Education Justice Project provides incarcerated with pathway to success
November 29, 2017
Chicago resident Tyrone Harvey was convicted of first-degree murder.
He worked for a security company called New Life Self Development Company. In fall 1994, a security guard from the company was attacked by gang members. Two days later, one of those gang members was shot twice in the head. Harvey was charged with murder and he was later sentenced to 40 years in prison.
When he arrived at the Danville Correctional Center, he was so anxious and ridden with guilt that he couldn’t get himself to pursue an education in the prison. But eventually, he did. The only problem was the classes were not interactive, and eventually, he had taken all of the available courses.
Then the University launched the Education Justice Project.
The Education Justice Project is a program that allows the incarcerated to gain college credit while imprisoned. The project is taught by actual University professors and graduate students, with the same curriculum from the University.

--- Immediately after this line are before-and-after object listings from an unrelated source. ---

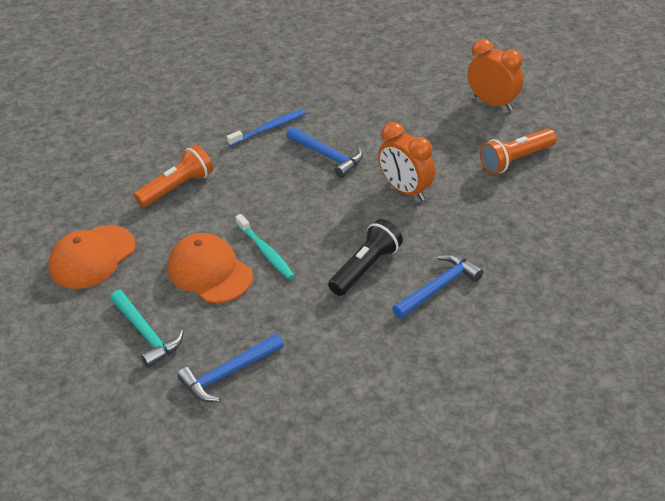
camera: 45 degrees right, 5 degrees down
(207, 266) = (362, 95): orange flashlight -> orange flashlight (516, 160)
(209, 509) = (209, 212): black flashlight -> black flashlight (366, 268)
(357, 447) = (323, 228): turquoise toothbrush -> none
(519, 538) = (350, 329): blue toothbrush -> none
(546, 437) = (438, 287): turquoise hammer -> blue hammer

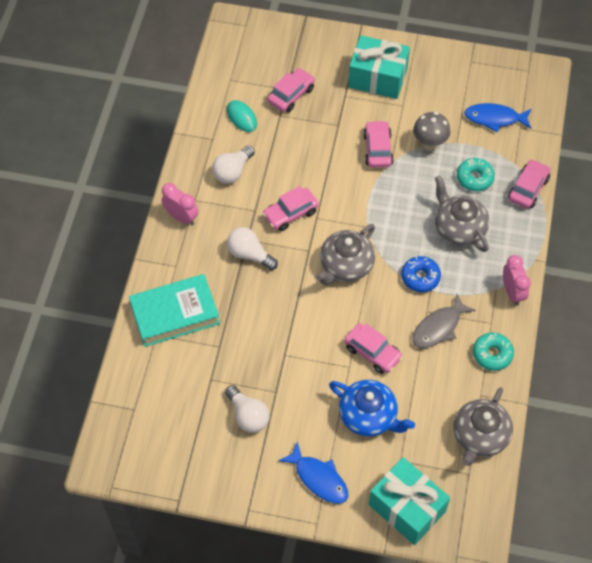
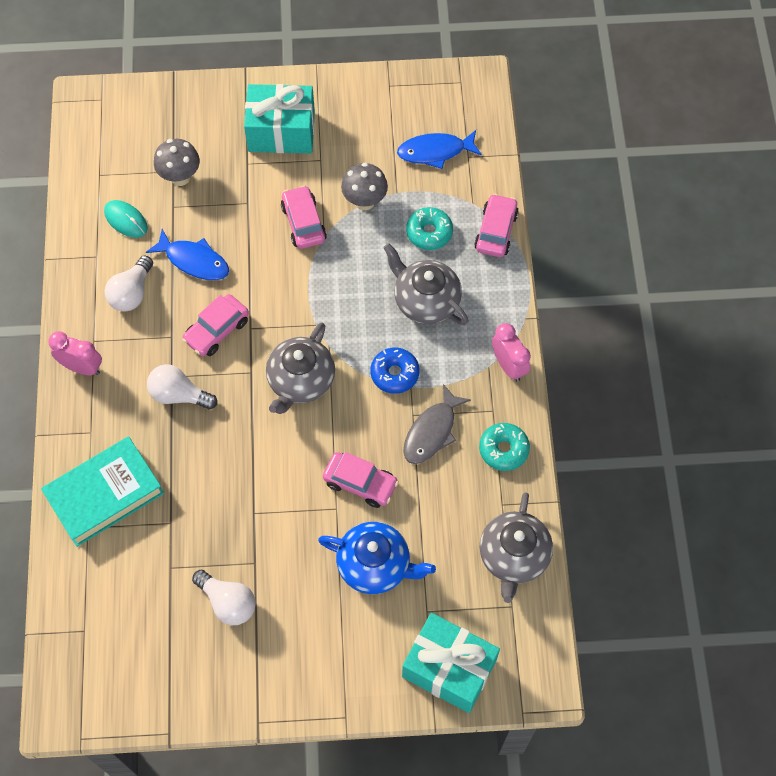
camera: 15 degrees left, 5 degrees up
(291, 95) = (180, 177): pink car -> grey mushroom
(318, 478) = (334, 660): blue fish -> blue fish (194, 261)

The program began in 2006 by co-founder and Education professor Rebecca Ginsburg. She was involved in similar work when she attended grad school at UC Berkeley and decided she wanted to continue it at the University. She found a group of people who were interested, and together they started the program.
“One of the things that’s kind of incredible to see is how many people find the same purpose and meaning in expanding access to quality education to people behind bars that I do,” Ginsburg said. “There’s no way that this could’ve been accomplished without dozens and dozens of people.”
The program started off small with reading groups and four-credit courses. Now there are 12 programs within the prison, including courses, several workshops and a computer lab. There are also three community programs, with a scholarship program, letter writing and a re-entry guide to help with the transition out of prison.
Ginsburg said the goal of the organization is to provide higher education for the incarcerated and to better their lives for after prison.
“Students (say) that they appreciate that the (Education Justice Project) program came along and helped them move further in the direction that they wanted to be moving along anyway,” Ginsburg said.
Recently, the program received a $1 million grant from the Andrew W. Mellon Foundation. With this grant, Ginsburg has a few plans to improve the project, one of which is to create a way for people to receive degrees while in the prison.
The program is volunteer-based. Education Justice Project accepts applications twice a year from professors and grad students who are interested in teaching within the program. Undergraduates can also get involved, but are not allowed to teach. Instead, they can participate in other aspects, like letter writing and internships.
Ginsburg said there are about five students now in grad school because of the Education Justice Project, and some are even planning on becoming professors.
David Harris is the director for college programs at the Danville Correctional Center and helps coordinate the project within the prison. Harris said what he likes most about the Education Justice Project is the classes are college-level, meaning they have the same curriculum as the University.
“It’s programs like these that I think really play a crucial role in helping move people from the context that they were in before which led them to being incarcerated,” Harris said. “Then onto another context when they get out that’s more constructed and goal oriented.”
Over 20 years after his time in the prison, Harvey said the project gave him depth in his education and provided him with interaction with other students and professors. Not only that, but it humanized his time in prison.
“A school like U of I or Education Justice Project, it allows you to regain your humanity,” Harvey said.
Harvey is now the founder of Ex-Cons for Community and Social Change. He published a book called “Men on the Inside — Observations of Deviance: 13 Prison Character Types” about the behaviors men use in the prison to regain their humanity.
“The brothers who were incarcerated — me included — we destroyed the community,” Harvey said. “I think it’s our job to heal the community.”